* [What you are asked to do] Copy out the entries that follow exactly, leaving every picture behind.

(Extracted data entries)
---
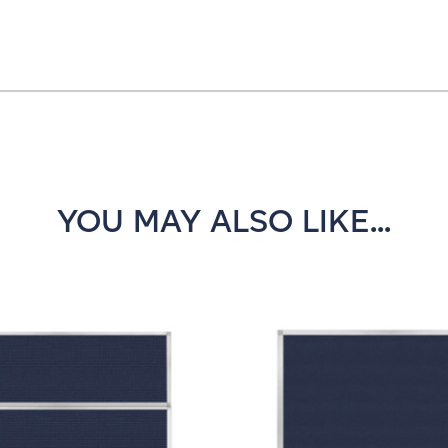
YOU MAY ALSO LIKE...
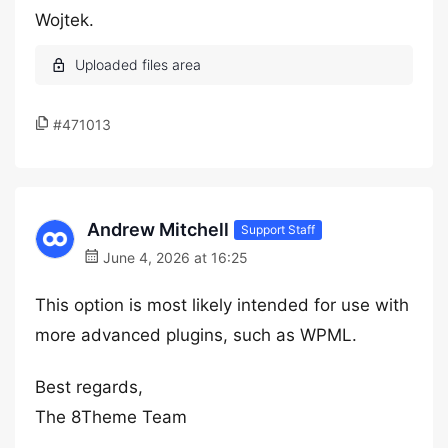
Wojtek.
#471013
Andrew Mitchell
Support Staff
June 4, 2026 at 16:25
This option is most likely intended for use with
more advanced plugins, such as WPML.
Best regards,
The 8Theme Team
---
* [Task answer]
YOU MAY ALSO LIKE...
Wojtek.
#471013
Andrew Mitchell
Support Staff
June 4, 2026 at 16:25
This option is most likely intended for use with
more advanced plugins, such as WPML.
Best regards,
The 8Theme Team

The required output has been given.